- Record set -
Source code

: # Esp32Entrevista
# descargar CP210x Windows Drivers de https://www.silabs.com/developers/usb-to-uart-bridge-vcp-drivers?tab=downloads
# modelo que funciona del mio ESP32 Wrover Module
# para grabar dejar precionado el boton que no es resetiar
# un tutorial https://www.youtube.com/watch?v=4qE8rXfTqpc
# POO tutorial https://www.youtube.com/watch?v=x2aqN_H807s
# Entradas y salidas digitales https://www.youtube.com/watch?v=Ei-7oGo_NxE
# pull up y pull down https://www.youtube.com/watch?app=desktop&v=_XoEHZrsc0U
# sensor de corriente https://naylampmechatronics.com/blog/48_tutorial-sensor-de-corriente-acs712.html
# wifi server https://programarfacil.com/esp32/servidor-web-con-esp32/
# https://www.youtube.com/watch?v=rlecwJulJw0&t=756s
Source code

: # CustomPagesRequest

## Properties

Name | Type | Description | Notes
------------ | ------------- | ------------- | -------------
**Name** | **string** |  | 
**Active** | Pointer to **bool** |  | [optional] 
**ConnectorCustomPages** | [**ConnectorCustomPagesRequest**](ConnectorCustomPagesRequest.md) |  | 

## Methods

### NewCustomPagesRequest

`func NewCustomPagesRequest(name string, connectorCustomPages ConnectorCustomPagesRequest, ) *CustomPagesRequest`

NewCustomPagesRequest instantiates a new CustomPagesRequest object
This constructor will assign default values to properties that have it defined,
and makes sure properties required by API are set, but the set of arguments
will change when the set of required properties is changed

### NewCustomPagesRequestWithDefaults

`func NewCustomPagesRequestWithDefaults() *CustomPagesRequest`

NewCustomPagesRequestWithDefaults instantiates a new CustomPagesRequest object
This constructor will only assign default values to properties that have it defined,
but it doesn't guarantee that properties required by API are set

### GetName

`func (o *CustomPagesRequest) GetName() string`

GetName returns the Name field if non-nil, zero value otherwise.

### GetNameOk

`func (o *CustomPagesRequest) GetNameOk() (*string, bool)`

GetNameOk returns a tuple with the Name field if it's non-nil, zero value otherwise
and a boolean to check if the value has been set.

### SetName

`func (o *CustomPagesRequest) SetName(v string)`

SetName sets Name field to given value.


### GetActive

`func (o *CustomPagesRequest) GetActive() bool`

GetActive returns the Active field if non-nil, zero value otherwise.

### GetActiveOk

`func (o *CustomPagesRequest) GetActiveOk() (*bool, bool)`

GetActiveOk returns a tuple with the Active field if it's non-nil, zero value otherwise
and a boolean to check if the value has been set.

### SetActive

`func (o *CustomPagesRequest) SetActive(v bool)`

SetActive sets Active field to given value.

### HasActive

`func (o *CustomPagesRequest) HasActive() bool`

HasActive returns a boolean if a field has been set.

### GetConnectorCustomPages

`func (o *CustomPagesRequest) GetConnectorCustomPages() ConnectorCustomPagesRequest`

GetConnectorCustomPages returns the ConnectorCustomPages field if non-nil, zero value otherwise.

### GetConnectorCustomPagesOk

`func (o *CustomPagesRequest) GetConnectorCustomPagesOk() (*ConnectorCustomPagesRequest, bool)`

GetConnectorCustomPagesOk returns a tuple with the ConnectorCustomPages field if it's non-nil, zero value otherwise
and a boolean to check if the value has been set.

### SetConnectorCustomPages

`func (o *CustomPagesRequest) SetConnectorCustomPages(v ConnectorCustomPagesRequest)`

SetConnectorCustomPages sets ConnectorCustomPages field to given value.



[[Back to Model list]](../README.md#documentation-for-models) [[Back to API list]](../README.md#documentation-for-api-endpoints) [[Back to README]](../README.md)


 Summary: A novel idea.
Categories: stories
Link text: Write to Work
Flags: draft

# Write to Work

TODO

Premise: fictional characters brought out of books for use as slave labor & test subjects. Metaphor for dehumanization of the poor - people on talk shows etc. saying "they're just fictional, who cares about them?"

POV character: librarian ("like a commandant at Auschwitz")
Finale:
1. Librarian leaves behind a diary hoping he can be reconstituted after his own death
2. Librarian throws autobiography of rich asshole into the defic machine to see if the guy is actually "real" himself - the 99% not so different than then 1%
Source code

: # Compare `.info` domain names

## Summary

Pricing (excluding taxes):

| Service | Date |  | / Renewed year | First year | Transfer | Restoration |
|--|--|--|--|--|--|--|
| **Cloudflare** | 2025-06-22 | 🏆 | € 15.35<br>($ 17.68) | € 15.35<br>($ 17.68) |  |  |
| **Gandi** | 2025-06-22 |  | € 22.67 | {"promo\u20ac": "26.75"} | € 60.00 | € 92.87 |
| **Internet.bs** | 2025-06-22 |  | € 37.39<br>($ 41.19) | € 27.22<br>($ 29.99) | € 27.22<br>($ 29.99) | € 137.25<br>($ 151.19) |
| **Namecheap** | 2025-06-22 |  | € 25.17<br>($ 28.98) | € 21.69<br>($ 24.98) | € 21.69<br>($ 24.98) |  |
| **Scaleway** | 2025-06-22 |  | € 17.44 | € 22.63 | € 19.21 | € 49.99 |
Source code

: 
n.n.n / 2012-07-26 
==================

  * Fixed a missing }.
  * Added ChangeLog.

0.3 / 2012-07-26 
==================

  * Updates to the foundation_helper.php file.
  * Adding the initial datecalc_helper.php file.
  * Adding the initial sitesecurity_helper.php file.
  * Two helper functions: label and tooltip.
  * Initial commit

- Brief -
All of the records above are to be printed again exactly as they appear.

- Answer to this exercise -
Source code

: # Esp32Entrevista
# descargar CP210x Windows Drivers de https://www.silabs.com/developers/usb-to-uart-bridge-vcp-drivers?tab=downloads
# modelo que funciona del mio ESP32 Wrover Module
# para grabar dejar precionado el boton que no es resetiar
# un tutorial https://www.youtube.com/watch?v=4qE8rXfTqpc
# POO tutorial https://www.youtube.com/watch?v=x2aqN_H807s
# Entradas y salidas digitales https://www.youtube.com/watch?v=Ei-7oGo_NxE
# pull up y pull down https://www.youtube.com/watch?app=desktop&v=_XoEHZrsc0U
# sensor de corriente https://naylampmechatronics.com/blog/48_tutorial-sensor-de-corriente-acs712.html
# wifi server https://programarfacil.com/esp32/servidor-web-con-esp32/
# https://www.youtube.com/watch?v=rlecwJulJw0&t=756s
Source code

: # CustomPagesRequest

## Properties

Name | Type | Description | Notes
------------ | ------------- | ------------- | -------------
**Name** | **string** |  | 
**Active** | Pointer to **bool** |  | [optional] 
**ConnectorCustomPages** | [**ConnectorCustomPagesRequest**](ConnectorCustomPagesRequest.md) |  | 

## Methods

### NewCustomPagesRequest

`func NewCustomPagesRequest(name string, connectorCustomPages ConnectorCustomPagesRequest, ) *CustomPagesRequest`

NewCustomPagesRequest instantiates a new CustomPagesRequest object
This constructor will assign default values to properties that have it defined,
and makes sure properties required by API are set, but the set of arguments
will change when the set of required properties is changed

### NewCustomPagesRequestWithDefaults

`func NewCustomPagesRequestWithDefaults() *CustomPagesRequest`

NewCustomPagesRequestWithDefaults instantiates a new CustomPagesRequest object
This constructor will only assign default values to properties that have it defined,
but it doesn't guarantee that properties required by API are set

### GetName

`func (o *CustomPagesRequest) GetName() string`

GetName returns the Name field if non-nil, zero value otherwise.

### GetNameOk

`func (o *CustomPagesRequest) GetNameOk() (*string, bool)`

GetNameOk returns a tuple with the Name field if it's non-nil, zero value otherwise
and a boolean to check if the value has been set.

### SetName

`func (o *CustomPagesRequest) SetName(v string)`

SetName sets Name field to given value.


### GetActive

`func (o *CustomPagesRequest) GetActive() bool`

GetActive returns the Active field if non-nil, zero value otherwise.

### GetActiveOk

`func (o *CustomPagesRequest) GetActiveOk() (*bool, bool)`

GetActiveOk returns a tuple with the Active field if it's non-nil, zero value otherwise
and a boolean to check if the value has been set.

### SetActive

`func (o *CustomPagesRequest) SetActive(v bool)`

SetActive sets Active field to given value.

### HasActive

`func (o *CustomPagesRequest) HasActive() bool`

HasActive returns a boolean if a field has been set.

### GetConnectorCustomPages

`func (o *CustomPagesRequest) GetConnectorCustomPages() ConnectorCustomPagesRequest`

GetConnectorCustomPages returns the ConnectorCustomPages field if non-nil, zero value otherwise.

### GetConnectorCustomPagesOk

`func (o *CustomPagesRequest) GetConnectorCustomPagesOk() (*ConnectorCustomPagesRequest, bool)`

GetConnectorCustomPagesOk returns a tuple with the ConnectorCustomPages field if it's non-nil, zero value otherwise
and a boolean to check if the value has been set.

### SetConnectorCustomPages

`func (o *CustomPagesRequest) SetConnectorCustomPages(v ConnectorCustomPagesRequest)`

SetConnectorCustomPages sets ConnectorCustomPages field to given value.



[[Back to Model list]](../README.md#documentation-for-models) [[Back to API list]](../README.md#documentation-for-api-endpoints) [[Back to README]](../README.md)


 Summary: A novel idea.
Categories: stories
Link text: Write to Work
Flags: draft

# Write to Work

TODO

Premise: fictional characters brought out of books for use as slave labor & test subjects. Metaphor for dehumanization of the poor - people on talk shows etc. saying "they're just fictional, who cares about them?"

POV character: librarian ("like a commandant at Auschwitz")
Finale:
1. Librarian leaves behind a diary hoping he can be reconstituted after his own death
2. Librarian throws autobiography of rich asshole into the defic machine to see if the guy is actually "real" himself - the 99% not so different than then 1%
Source code

: # Compare `.info` domain names

## Summary

Pricing (excluding taxes):

| Service | Date |  | / Renewed year | First year | Transfer | Restoration |
|--|--|--|--|--|--|--|
| **Cloudflare** | 2025-06-22 | 🏆 | € 15.35<br>($ 17.68) | € 15.35<br>($ 17.68) |  |  |
| **Gandi** | 2025-06-22 |  | € 22.67 | {"promo\u20ac": "26.75"} | € 60.00 | € 92.87 |
| **Internet.bs** | 2025-06-22 |  | € 37.39<br>($ 41.19) | € 27.22<br>($ 29.99) | € 27.22<br>($ 29.99) | € 137.25<br>($ 151.19) |
| **Namecheap** | 2025-06-22 |  | € 25.17<br>($ 28.98) | € 21.69<br>($ 24.98) | € 21.69<br>($ 24.98) |  |
| **Scaleway** | 2025-06-22 |  | € 17.44 | € 22.63 | € 19.21 | € 49.99 |
Source code

: 
n.n.n / 2012-07-26 
==================

  * Fixed a missing }.
  * Added ChangeLog.

0.3 / 2012-07-26 
==================

  * Updates to the foundation_helper.php file.
  * Adding the initial datecalc_helper.php file.
  * Adding the initial sitesecurity_helper.php file.
  * Two helper functions: label and tooltip.
  * Initial commit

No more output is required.